Greek2me · March 23, 2016, 08:34:12 PM

Quote from: Becquerel on March 23, 2016, 08:32:59 PM

Considering Ipquarx is pretty good with programming, and especially Cryptography, this is pretty much coming miles away.
But that doesnt make it useless, in fact this is actually pretty cool, it blew my opinion that Key.dat files were not able to be decrypted

Did you use Google Translator for that?

Becquerel · March 23, 2016, 08:35:16 PM

Quote from: Greek2me on March 23, 2016, 08:34:12 PM

Did you use Google Translator for that?

Uh, what?

Ipquarx · March 23, 2016, 09:32:28 PM

Quote from: Becquerel on March 23, 2016, 08:32:59 PM

Considering Ipquarx is pretty good with programming, and especially Cryptography, this is pretty much coming from miles away.
But that doesnt make it useless, in fact this is actually pretty cool, it blew my opinion that Key.dat files were not able to be decrypted

Nice job, ipq!

I had actually released this before as well, but it didn't get a ton of attention so it's pretty easy to see why it was missed. I finally added another feature and cleaned up the code so I figured I'd re-release since it was basically dead!

KentMansleyDaBoss · March 23, 2016, 09:40:32 PM

If this is Open Sourced, then it's able to be rigged with hacks, thus making this a dangerous product.

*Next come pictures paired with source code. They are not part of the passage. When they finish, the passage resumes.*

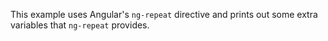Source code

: This example uses Angular's <code>ng-repeat</code> directive 
and prints out some extra variables that <code>ng-repeat</code> provides.
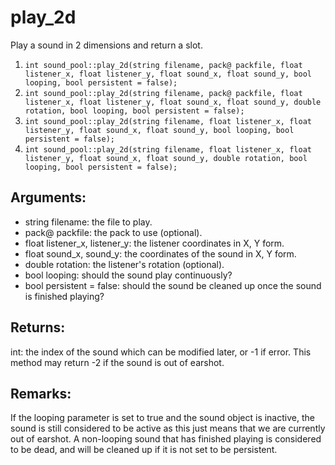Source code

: # play_2d
Play a sound in 2 dimensions and return a slot.

1. `int sound_pool::play_2d(string filename, pack@ packfile, float listener_x, float listener_y, float sound_x, float sound_y, bool looping, bool persistent = false);`
2. `int sound_pool::play_2d(string filename, pack@ packfile, float listener_x, float listener_y, float sound_x, float sound_y, double rotation, bool looping, bool persistent = false);`
3. `int sound_pool::play_2d(string filename, float listener_x, float listener_y, float sound_x, float sound_y, bool looping, bool persistent = false);`
4. `int sound_pool::play_2d(string filename, float listener_x, float listener_y, float sound_x, float sound_y, double rotation, bool looping, bool persistent = false);`

## Arguments:
* string filename: the file to play.
* pack@ packfile: the pack to use (optional).
* float listener_x, listener_y: the listener coordinates in X, Y form.
* float sound_x, sound_y: the coordinates of the sound in X, Y form.
* double rotation: the listener's rotation (optional).
* bool looping: should the sound play continuously?
* bool persistent = false: should the sound be cleaned up once the sound is finished playing?

## Returns:
int: the index of the sound which can be modified later, or -1 if error. This method may return -2 if the sound is out of earshot.

## Remarks:
If the looping parameter is set to true and the sound object is inactive, the sound is still considered to be active as this just means that we are currently out of earshot. A non-looping sound that has finished playing is considered to be dead, and will be cleaned up if it is not set to be persistent.

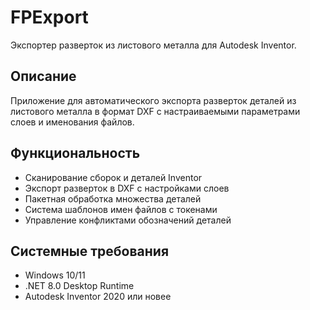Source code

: # FPExport

Экспортер разверток из листового металла для Autodesk Inventor.

## Описание

Приложение для автоматического экспорта разверток деталей из листового металла в формат DXF с настраиваемыми параметрами слоев и именования файлов.

## Функциональность

- Сканирование сборок и деталей Inventor
- Экспорт разверток в DXF с настройками слоев
- Пакетная обработка множества деталей
- Система шаблонов имен файлов с токенами
- Управление конфликтами обозначений деталей

## Системные требования

- Windows 10/11
- .NET 8.0 Desktop Runtime
- Autodesk Inventor 2020 или новее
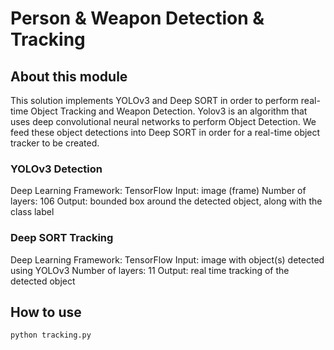 # Person & Weapon Detection & Tracking

## About this module

This solution implements YOLOv3 and Deep SORT in order to perform real-time Object Tracking and Weapon Detection.
Yolov3 is an algorithm that uses deep convolutional neural networks to perform Object Detection.
We feed these object detections into Deep SORT in order for a real-time object tracker to be created.

### YOLOv3 Detection
Deep Learning Framework: TensorFlow 
Input: image (frame) 
Number of layers: 106 
Output: bounded box around the detected object, along with the class label

### Deep SORT Tracking
Deep Learning Framework: TensorFlow
Input: image with object(s) detected using YOLOv3
Number of layers: 11 
Output: real time tracking of the detected object


## How to use

`python tracking.py`


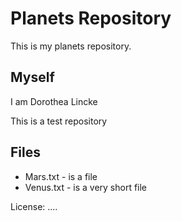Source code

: # Planets Repository
This is my planets repository.
## Myself
I am Dorothea Lincke

This is a test repository

## Files
* Mars.txt - is a file
* Venus.txt - is a very short file


License: ....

otto-san · March 23, 2016, 09:44:19 PM

Quote from: KentMansleyDaBoss on March 23, 2016, 09:40:32 PM

If this is Open Sourced, then it's able to be rigged with hacks, thus making this a dangerous product.

only if you download it from a weird source that's deliberately modified it

one of the biggest advantages of it being open source is that anyone can verify that there is no trickery in the original code

Ipquarx · March 23, 2016, 09:59:44 PM

Quote from: KentMansleyDaBoss on March 23, 2016, 09:40:32 PM

If this is Open Sourced, then it's able to be rigged with hacks, thus making this a dangerous product.

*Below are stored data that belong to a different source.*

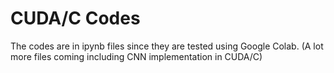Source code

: # CUDA/C Codes
The codes are in ipynb files since they are tested using Google Colab.
(A lot more files coming including CNN implementation in CUDA/C)
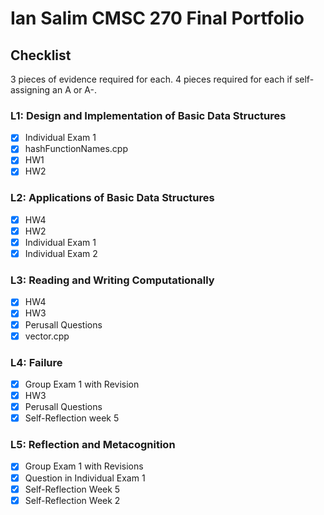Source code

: # Ian Salim CMSC 270 Final Portfolio

## Checklist

3 pieces of evidence required for each. 4 pieces required for each if self-assigning an A or A-. 
### L1: Design and Implementation of Basic Data Structures
- [x] Individual Exam 1
- [x] hashFunctionNames.cpp
- [x] HW1
- [x] HW2

### L2: Applications of Basic Data Structures

- [x] HW4
- [x] HW2
- [x] Individual Exam 1
- [x] Individual Exam 2

### L3: Reading and Writing Computationally

- [x] HW4
- [x] HW3
- [x] Perusall Questions 
- [x] vector.cpp

### L4: Failure

- [x] Group Exam 1 with Revision
- [x] HW3
- [x] Perusall Questions
- [x] Self-Reflection week 5

### L5: Reflection and Metacognition

- [x] Group Exam 1 with Revisions
- [x] Question in Individual Exam 1
- [x] Self-Reflection Week 5
- [x] Self-Reflection Week 2
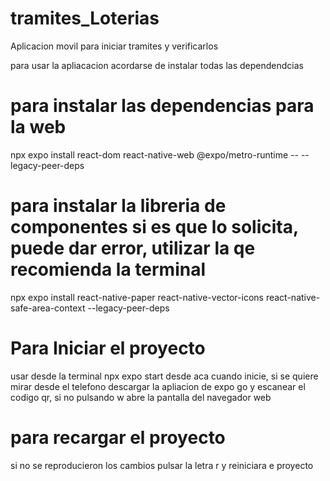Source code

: # tramites_Loterias
Aplicacion movil para iniciar tramites y verificarlos

para usar la apliacacion acordarse de instalar todas las dependendcias

# para instalar las dependencias para la web 
npx expo install react-dom react-native-web @expo/metro-runtime -- --legacy-peer-deps

# para instalar la libreria de componentes si es que lo solicita, puede dar error, utilizar la qe recomienda la terminal
npx expo install react-native-paper react-native-vector-icons react-native-safe-area-context --legacy-peer-deps

# Para Iniciar el proyecto 
 usar desde la terminal  npx expo start
 desde aca cuando inicie, si se quiere mirar desde el telefono descargar la apliacion de expo go y escanear el codigo qr,
 si no pulsando w abre la pantalla del navegador web

# para recargar el proyecto 
si no se reproducieron los cambios pulsar la letra r y reiniciara e proyecto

Wat. That's not what open source means lol. The entire point is that no, there's no rigged hacks, and you can check that for yourself by looking at the code.

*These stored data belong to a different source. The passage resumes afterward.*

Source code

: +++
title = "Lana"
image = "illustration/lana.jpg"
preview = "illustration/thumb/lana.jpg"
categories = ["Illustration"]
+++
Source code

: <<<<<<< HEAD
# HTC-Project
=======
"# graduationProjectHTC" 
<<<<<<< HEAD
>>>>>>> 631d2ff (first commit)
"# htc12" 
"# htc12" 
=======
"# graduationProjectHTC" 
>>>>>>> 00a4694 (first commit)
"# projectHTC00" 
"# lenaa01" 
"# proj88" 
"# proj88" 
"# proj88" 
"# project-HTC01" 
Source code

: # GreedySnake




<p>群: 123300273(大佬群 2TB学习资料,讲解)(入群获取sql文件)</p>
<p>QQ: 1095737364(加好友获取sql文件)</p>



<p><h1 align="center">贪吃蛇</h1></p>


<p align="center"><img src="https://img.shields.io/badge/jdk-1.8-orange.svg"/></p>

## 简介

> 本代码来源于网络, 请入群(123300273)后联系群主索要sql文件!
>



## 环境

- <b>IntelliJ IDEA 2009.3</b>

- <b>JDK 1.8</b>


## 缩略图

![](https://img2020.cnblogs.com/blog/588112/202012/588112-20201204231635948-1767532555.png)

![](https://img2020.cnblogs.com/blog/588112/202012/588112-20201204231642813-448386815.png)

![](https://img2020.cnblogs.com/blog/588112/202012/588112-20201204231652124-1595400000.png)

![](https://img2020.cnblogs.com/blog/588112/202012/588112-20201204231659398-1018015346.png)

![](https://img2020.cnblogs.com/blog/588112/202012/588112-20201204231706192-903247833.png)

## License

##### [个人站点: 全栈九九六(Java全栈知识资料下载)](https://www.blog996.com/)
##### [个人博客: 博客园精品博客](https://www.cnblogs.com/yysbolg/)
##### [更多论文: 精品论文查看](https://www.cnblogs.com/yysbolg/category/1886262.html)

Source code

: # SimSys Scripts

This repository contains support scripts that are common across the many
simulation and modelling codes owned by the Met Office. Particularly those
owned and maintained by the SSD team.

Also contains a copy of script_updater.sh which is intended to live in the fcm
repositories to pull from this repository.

KentMansleyDaBoss · March 23, 2016, 10:13:40 PM

Quote from: Ipquarx on March 23, 2016, 09:59:44 PM

Wat. That's not what open source means lol. The entire point is that no, there's no rigged hacks, and you can check that for yourself by looking at the code.

But can't someone maliciously enter and rewrite the code?

Ipquarx · March 23, 2016, 10:16:25 PM

Quote from: KentMansleyDaBoss on March 23, 2016, 10:13:40 PM

But can't someone maliciously enter and rewrite the code?

Nope! Since it's my repository, any code that gets put into the program has to go through me first, and I know what I'm doing. I don't let malicious code through, and I seriously doubt anyone would even try in the first place.

Tetris · March 23, 2016, 10:25:14 PM

Quote from: Ipquarx on March 23, 2016, 10:16:25 PM

and I seriously doubt anyone would even try in the first place.

really?

Ipquarx · March 23, 2016, 11:05:36 PM

Quote from: Tetris on March 23, 2016, 10:25:14 PM

really?

It's just a silly premise. Put it this way; If you have the skills to be able to write malicious code in my project and then request to have it put in, you have the skills to know that it won't work.

When you build a project like this from the ground up, and if in order to make a change you have to specifically make the code changes you've made shown to me, I can tell straight away what it's for. There's not a line of code in there that I don't know like the back of my hand.

Pecon · March 24, 2016, 12:01:01 AM

Quote from: KentMansleyDaBoss on March 23, 2016, 10:13:40 PM

But can't someone maliciously enter and rewrite the code?

You clearly don't understand how open-source projects work. The whole point is that any submitted changes are peer-reviewed before being pushed to the working branch, and on top of that individual users can read and verify the safety of the code themselves before downloading if they wish.

Github isn't some glorified titanpad, changes have to individually submitted, reviewed, and then approved to be moved into the code that users download (Unless you're the project owner, obviously. So make sure you at the very least trust that person).